Tiques, arquétipos e crimes    

Umberto Eco sugeriu, em 1995, uma matriz interpretativa dos tiques e arquétipos que sustentaram o fascismo, alegadamente desprovido da coerência doutrinária nazista ou comunista. 

Fica de lado nessa análise a atroz e muito verdadeira afirmação de Aimè Césaire, o poeta da Martinica que, em 1950, no «Discurso sobre o colonialismo», assinalou o choque que representou Hitler com «o crime contra o homem branco, a humilhação do homem branco e o ter aplicado à Europa processos colonialistas a que até aqui só os árabes da Argélia, os “coolies” da Índia e os negros da África estavam subordinados» 

A subestimação da aspiração totalitária do fascismo na doutrina e na realidade do regime pelo semiólogo italiano não obsta a que as suas considerações sobre «um totalitarismo impreciso, uma colagem de diversas ideias filosóficas e políticas, um nicho de contradições» valham imenso quando se tente apreciar manifestações políticas aparentadas. 

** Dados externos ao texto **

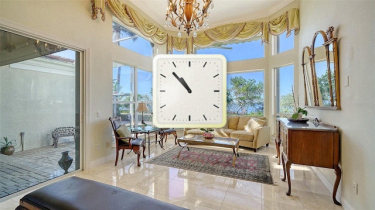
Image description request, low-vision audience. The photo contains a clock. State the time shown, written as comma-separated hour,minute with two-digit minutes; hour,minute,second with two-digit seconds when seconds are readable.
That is 10,53
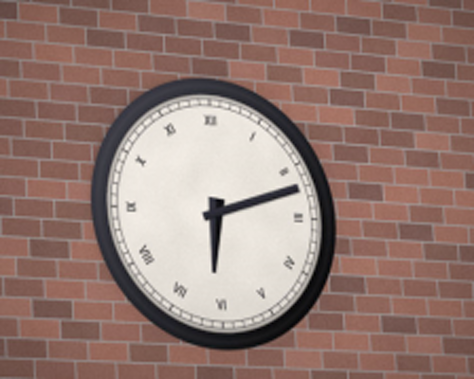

Assinala Eco no ensaio sobre «Ur-Fascism» – título da comunicação ao simpósio realizado na Universidade de Columbia, Nova Iorque; «Il fascismo eterno» na versão italiana – a evocação de uma pretensa tradição primordial e o repúdio do racionalismo oriundo do Iluminismo europeu. 

O culto da acção, a recusa da diferença e da divergência, a frustração pela falta de reconhecimento social, bem como xenofobia motivada por uma insegurança identitária constam da lista que Eco elaborou como sintomas desse fascismo perene. 

O mote de luta permanente contra inimigos poderosos e obscuros, o desprezo pela plebe ignara de quem se afirma disposto, num culto decididamente machista, ao sacrifício por uma causa maior, e, sobretudo, determinado em sacrificar inimigos e traidores, seriam outras características desta síndrome fascista. 

Encarado como «uma sinédoque, uma denominação pars pro toto (a parte pelo todo) para diferentes movimentos totalitários» este fascismo eterno abarca ainda a negação de formas representativas parlamentares de um povo são e impoluto cuja vontade é expressa exclusivamente por um líder preclaro. 

Todas as ficções de emanação da vontade do povo pelo líder expressam-se numa novilíngua, capciosa, repetitiva e elementar.  

Uma urgência do momento e de sempre       

Por cá, ao falar-se sem tino e vezes sem conta do coiso e da coisa ruim, convinha ponderar quanto vale a peroração sobre o desvario de «cenas impressionantes pela grandeza dramática». 

Por coisas muito sérias que implicam ideias e consequência sacrificou-se e foi chacinada muita gente que fez frente à coisa ruim. 

Remeter ao seu lugar os coisos e émulos da coisa ruim é, por sinal, uma urgência do momento e de sempre.